▶ INPUT MATERIAL
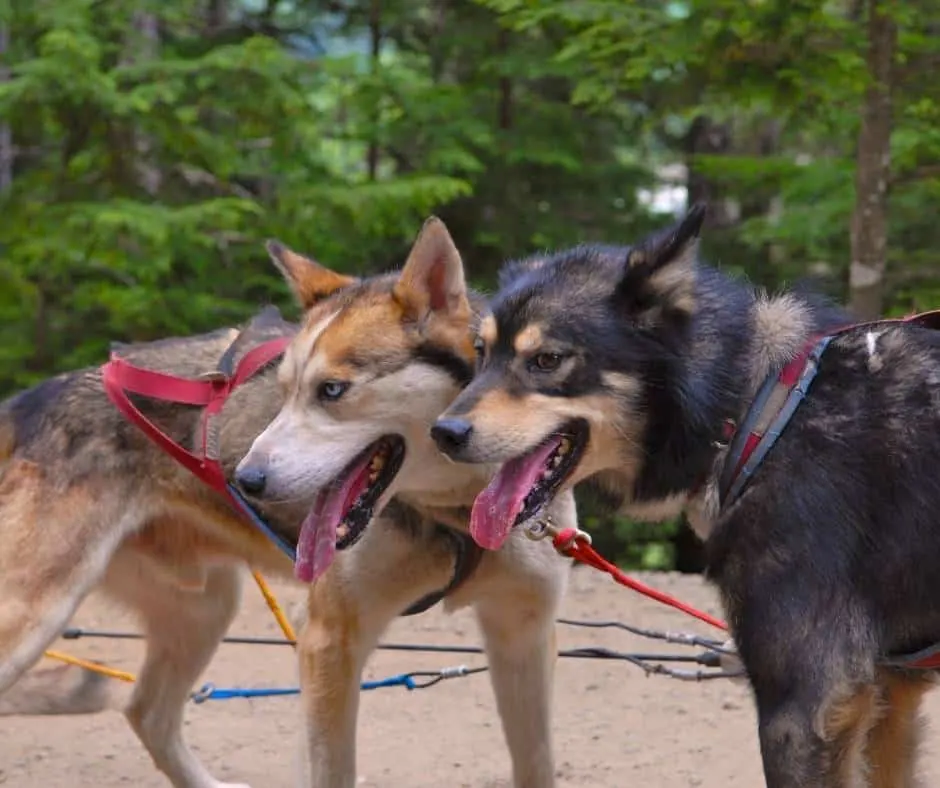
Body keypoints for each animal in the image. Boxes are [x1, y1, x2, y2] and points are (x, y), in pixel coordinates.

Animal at [0, 217, 572, 788]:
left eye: (332, 390)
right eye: (283, 392)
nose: (246, 479)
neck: (458, 509)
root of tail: (30, 400)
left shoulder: (524, 633)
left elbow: (538, 764)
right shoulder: (328, 640)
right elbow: (331, 770)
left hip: (206, 607)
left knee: (147, 712)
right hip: (35, 617)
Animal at [436, 205, 940, 788]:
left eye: (547, 360)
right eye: (481, 351)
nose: (443, 432)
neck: (755, 409)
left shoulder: (805, 709)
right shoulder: (890, 693)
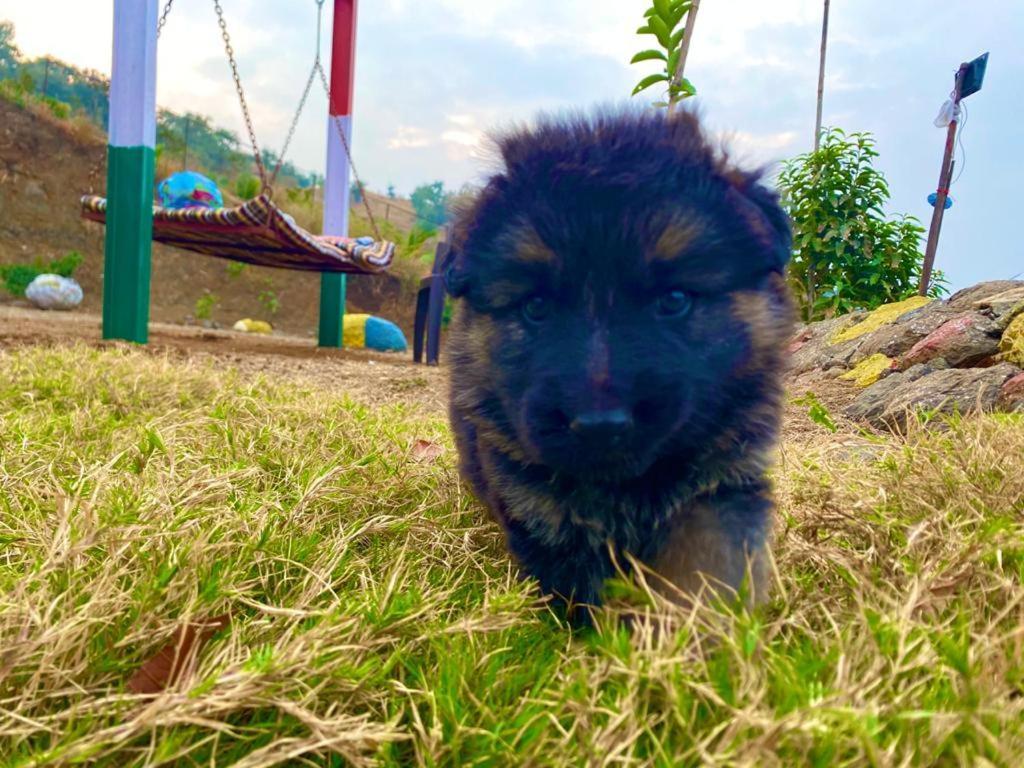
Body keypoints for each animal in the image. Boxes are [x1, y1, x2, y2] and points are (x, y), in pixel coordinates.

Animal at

▶ EXERCISE AIM
Set the whole listing down again unchanged, apart from the pictures, which are omitted.

▶ TASK ANSWER
Body keypoints for each animal in the image. Boxes are [x1, y1, x2, y2] and points are (x, y), in pixel coordinates.

Animal at [0, 217, 572, 788]:
left eye: (332, 390)
right eye: (283, 392)
nose: (246, 479)
neck: (458, 509)
root of tail: (30, 400)
left shoulder: (524, 633)
left elbow: (538, 764)
right shoulder: (328, 640)
right elbow: (331, 770)
left hip: (206, 607)
left knee: (147, 712)
right hip: (35, 617)
Animal at [436, 205, 940, 788]:
left eye: (547, 360)
right eye: (481, 351)
nose: (443, 432)
neck: (755, 409)
left shoulder: (805, 709)
right shoulder: (890, 693)
Body keypoints for each animal in the image. Boxes are [x1, y1, x2, y2] and points are (x, y), in pixel coordinates.

Animal at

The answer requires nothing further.